Controlling AXI4 Burst Behavior

An optimal AXI4 interface is one in which the design never stalls while waiting to access the bus, and after bus access is granted, the bus never stalls while waiting for the design to read/write. To create the optimal AXI4 interface, the following options are provided in the INTERFACE pragma or directive to specify the behavior of the bursts and optimize the efficiency of the AXI4 interface. Refer to Optimizing Burst Transfers for more information on burst transfers.

Some of these options use internal storage to buffer data and may have an impact on area and resources:

  • latency: Specifies the expected latency of the AXI4 interface, allowing the design to initiate a bus request a number of cycles (latency) before the read or write is expected. If this figure is too low, the design will be ready too soon and may stall waiting for the bus. If this figure is too high, bus access may be granted but the bus may stall waiting on the design to start the access.
  • max_read_burst_length: Specifies the maximum number of data values read during a burst transfer.
  • num_read_outstanding: Specifies how many read requests can be made to the AXI4 bus, without a response, before the design stalls. This implies internal storage in the design, a FIFO of size: num_read_outstanding*max_read_burst_length*word_size.
  • max_write_burst_length: Specifies the maximum number of data values written during a burst transfer.
  • num_write_outstanding: Specifies how many write requests can be made to the AXI4 bus, without a response, before the design stalls. This implies internal storage in the design, a FIFO of size: num_read_outstanding*max_read_burst_length*word_size

The following example can be used to help explain these options:

 #pragma HLS interface m_axi port=input offset=slave bundle=gmem0 
depth=1024*1024*16/(512/8) 
 latency=100 
 num_read_outstanding=32 
 num_write_outstanding=32 
 max_read_burst_length=16
 max_write_burst_length=16 

The interface is specified as having a latency of 100. Vitis HLS seeks to schedule the request for burst access 100 clock cycles before the design is ready to access the AXI4 bus. To further improve bus efficiency, the options num_write_outstanding and num_read_outstanding ensure the design contains enough buffering to store up to 32 read and write accesses. This allows the design to continue processing until the bus requests are serviced. Finally, the options max_read_burst_length and max_write_burst_length ensure the maximum burst size is 16 and that the AXI4 interface does not hold the bus for longer than this.
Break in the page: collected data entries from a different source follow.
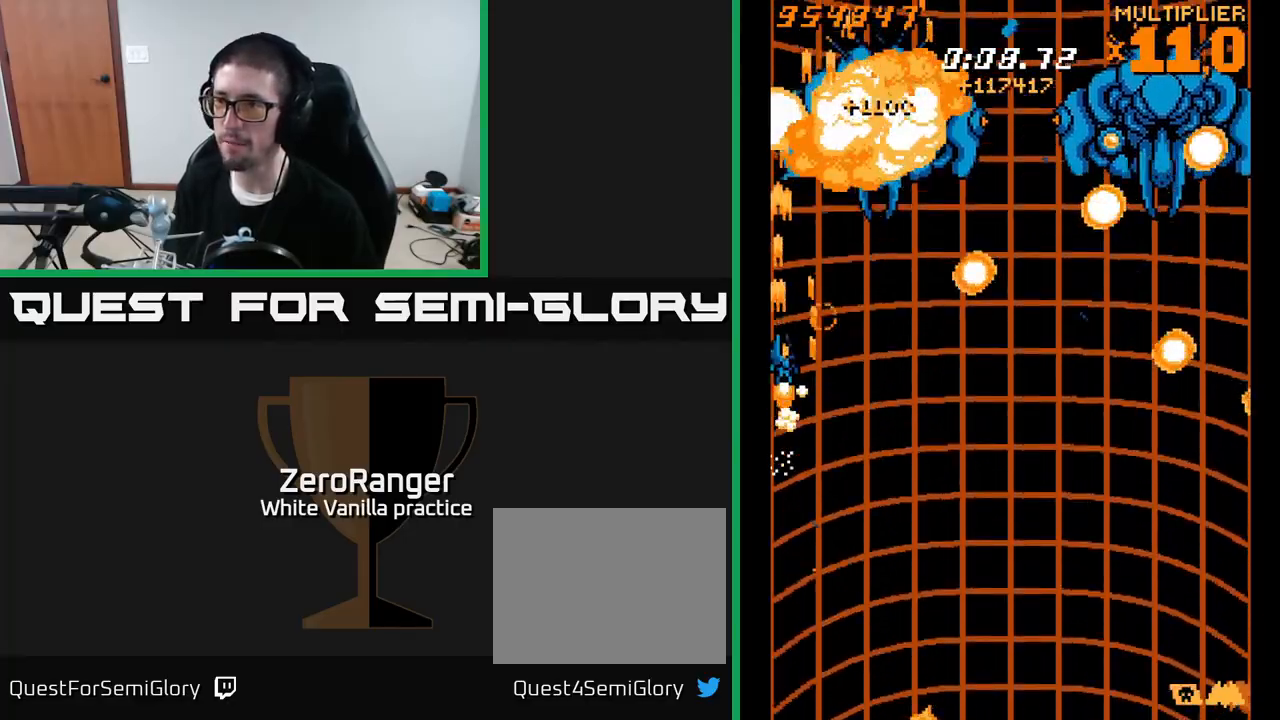
{"buttons": ["A", "DPAD_UP", "DPAD_RIGHT"], "right_stick": "center", "events": [[83, "DPAD_LEFT", "up"], [150, "DPAD_RIGHT", "down"]]}
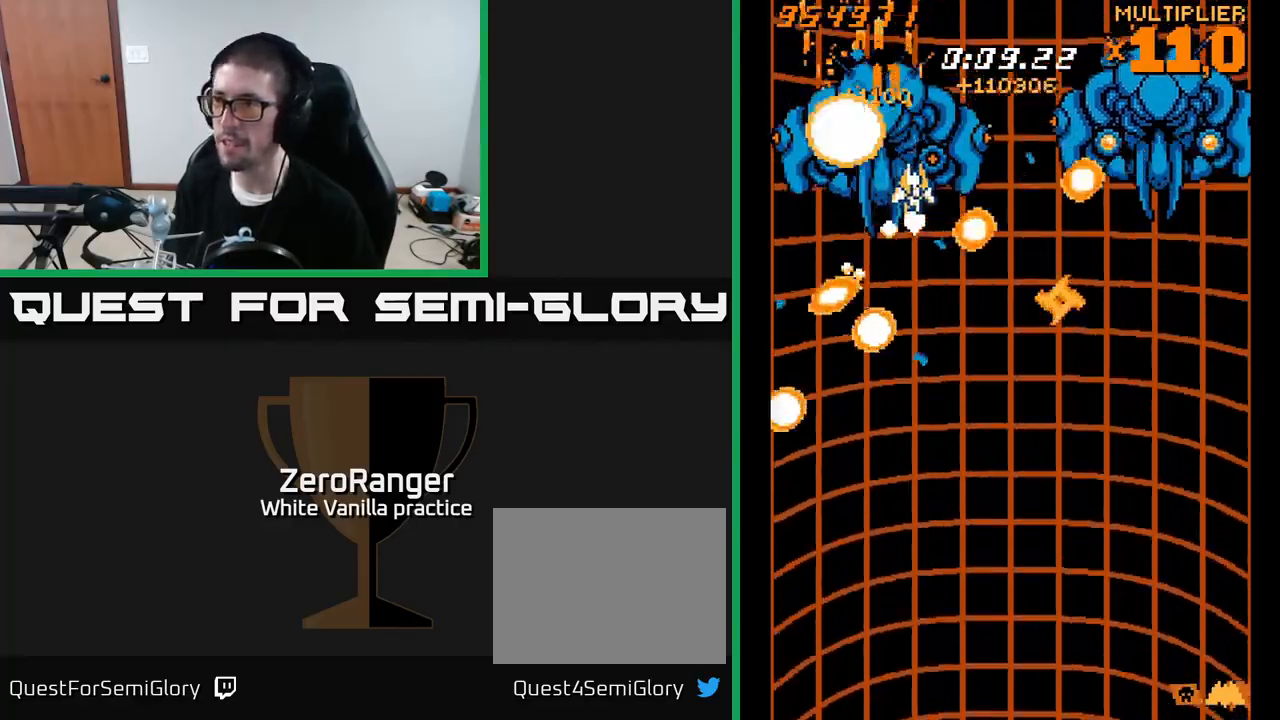
{"buttons": ["A", "DPAD_RIGHT"], "right_stick": "center", "events": [[50, "DPAD_UP", "up"], [183, "DPAD_DOWN", "down"], [400, "DPAD_DOWN", "up"]]}
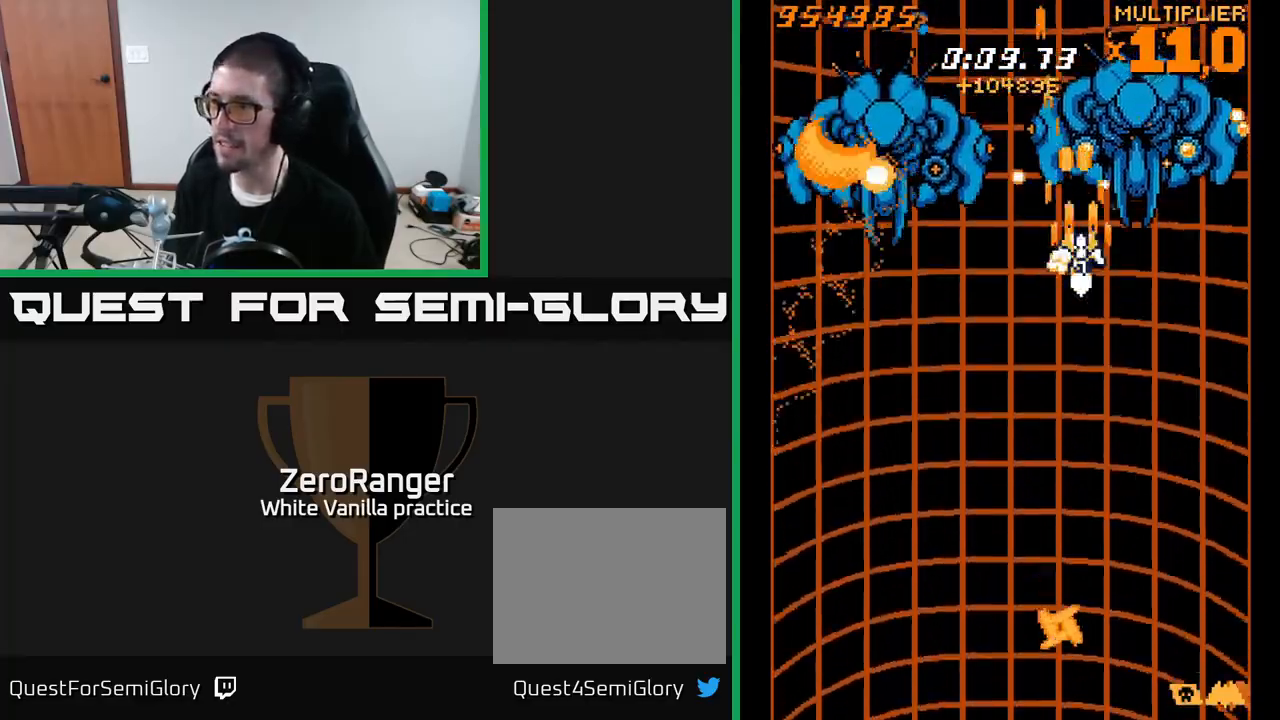
{"buttons": ["A", "DPAD_DOWN", "DPAD_RIGHT"], "right_stick": "center", "events": [[17, "DPAD_RIGHT", "up"], [50, "DPAD_LEFT", "down"], [100, "DPAD_DOWN", "down"], [283, "DPAD_LEFT", "up"], [400, "DPAD_RIGHT", "down"]]}
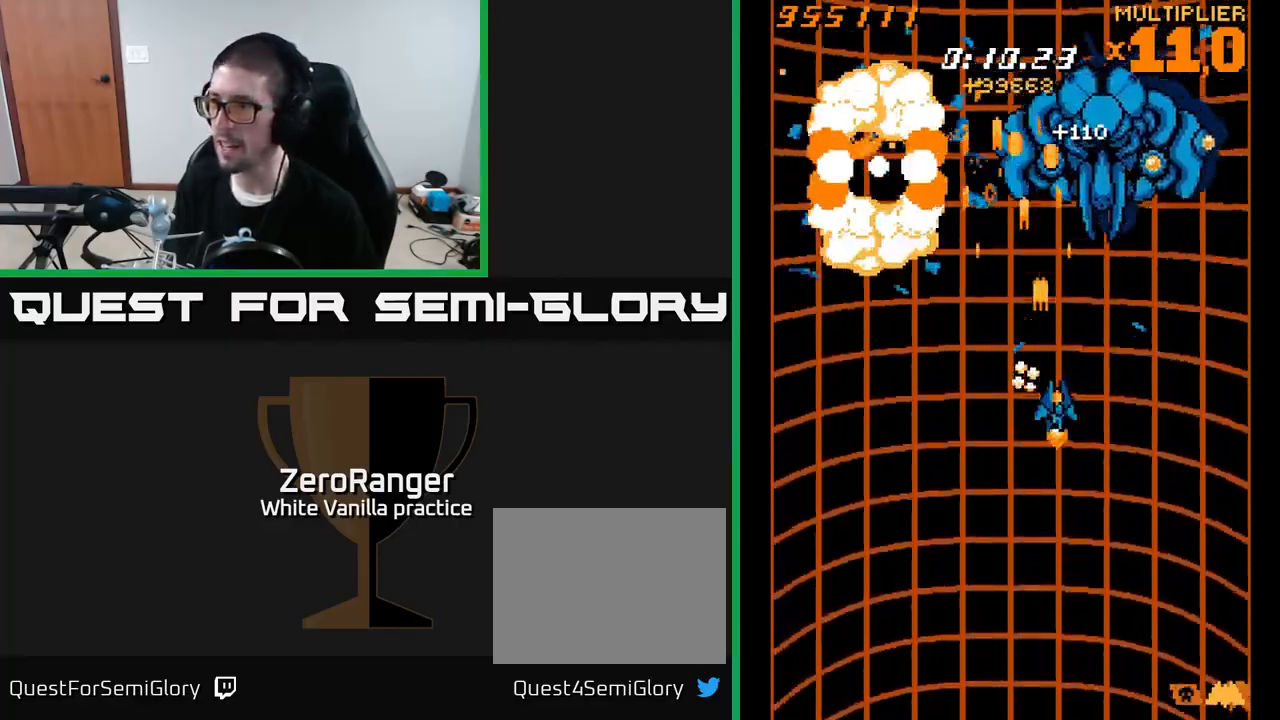
{"buttons": ["A", "DPAD_DOWN", "DPAD_LEFT"], "right_stick": "center", "events": [[300, "DPAD_RIGHT", "up"], [350, "DPAD_LEFT", "down"]]}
These options allow the behavior of the AXI4 interface to be optimized for the system in which it will operate. The efficiency of the operation does depend on these values being set accurately.

Automatic Port Width Resizing

In the Vitis tool flow Vitis HLS provides the ability to automatically re-size m_axi interface ports to 512-bits to improve burst access. However, automatic port width resizing only supports standard C data types and does not support non-aggregate types such as ap_int, ap_uint, struct, or array.
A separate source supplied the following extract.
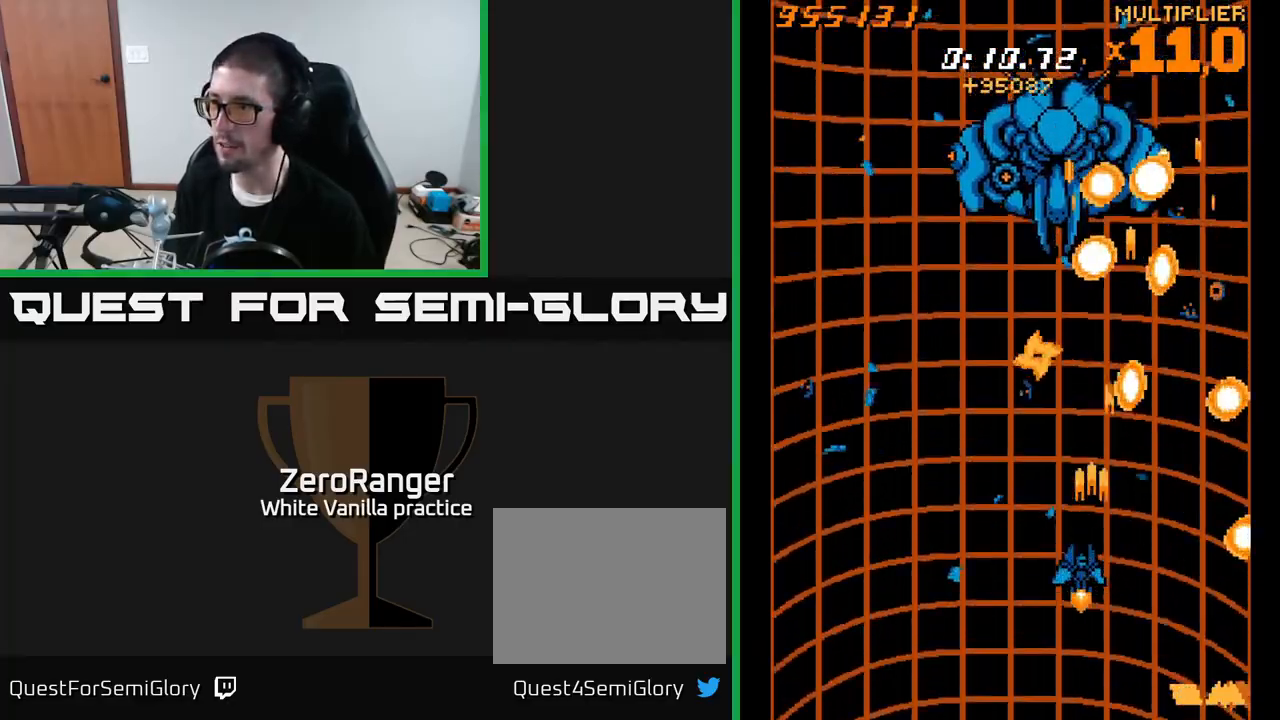
{"buttons": ["A", "DPAD_LEFT"], "right_stick": "center", "events": [[133, "DPAD_LEFT", "up"], [267, "DPAD_LEFT", "down"], [300, "DPAD_DOWN", "up"]]}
IMPORTANT: Structs on the interface prevent automatic widening of the port. You must break the struct into individual elements to enable this feature.

Vitis HLS controls automatic port width resizing using the following two commands:

  • config_interface -m_axi_max_widen_bitwidth <N>: Directs the tool to automatically widen bursts on M-AXI interfaces up to the specified bitwidth. The value of <N> must be a power-of-two between 0 and 1024.
  • config_interface -m_axi_alignment_byte_size <N>: Note that burst widening also requires strong alignment properties. Assume pointers that are mapped to m_axi interfaces are at least aligned to the provided width in bytes (power of two). This can help automatic burst widening.
In the Vitis Kernel flow automatic port width resizing is enabled by default with the following:
config_interface -m_axi_max_widen_bitwidth 512
config_interface -m_axi_alignment_byte_size 64
In the Vivado IP flow this feature is disabled by default:
config_interface -m_axi_max_widen_bitwidth 0
config_interface -m_axi_alignment_byte_size 0

Automatic port width resizing will only re-size the port if a burst access can be seen by the tool. Therefore all the preconditions needed for bursting, as described in Optimizing Burst Transfers, are also needed for port resizing. These conditions include:

  • Must be a monotonically increasing order of access (both in terms of the memory location being accessed as well as in time). You cannot access a memory location that is in between two previously accessed memory locations- aka no overlap.
  • The access pattern from the global memory should be in sequential order, and with the following additional requirements:
    • The sequential accesses need to be on a non-vector type
    • The start of the sequential accesses needs to be aligned to the widen word size
    • The length of the sequential accesses needs to be divisible by the widen factor

The following code example is used in the calculations that follow:

vadd_pipeline:
  for (int i = 0; i < iterations; i++) {
#pragma HLS LOOP_TRIPCOUNT min = c_len/c_n max = c_len/c_n

  // Pipelining loops that access only one variable is the ideal way to
  // increase the global memory bandwidth.
  read_a:
    for (int x = 0; x < N; ++x) {
#pragma HLS LOOP_TRIPCOUNT min = c_n max = c_n
#pragma HLS PIPELINE II = 1
      result[x] = a[i * N + x];
    }

  read_b:
    for (int x = 0; x < N; ++x) {
#pragma HLS LOOP_TRIPCOUNT min = c_n max = c_n
#pragma HLS PIPELINE II = 1
      result[x] += b[i * N + x];
    }

  write_c:
    for (int x = 0; x < N; ++x) {
#pragma HLS LOOP_TRIPCOUNT min = c_n max = c_n
#pragma HLS PIPELINE II = 1
      c[i * N + x] = result[x];
    }
  }
}
}

The width of the automatic optimization for the code above is performed in three steps:

  1. First, the tool checks for the number of access patterns in the read_a loop. There is one access during one loop iteration, so the optimization determines the interface bit-width as 32= 32 *1 (bitwidth of the int variable * accesses).
  2. The tool tries to reach the default max specified by the config_interface m_axi_max_widen_bitwidth 512, using the following expression terms:
    length = (ceil((loop-bound of index inner loops) * 
    (loop-bound of index - outer loops)) * #(of access-patterns))
    • In the above code, the outer loop is an imperfect loop so there will not be burst transfers on the outer-loop. Therefore the length will only include the inner-loop. Therefore the formula will be shortened to:
      length = (ceil((loop-bound of index inner loops)) * #(of access-patterns))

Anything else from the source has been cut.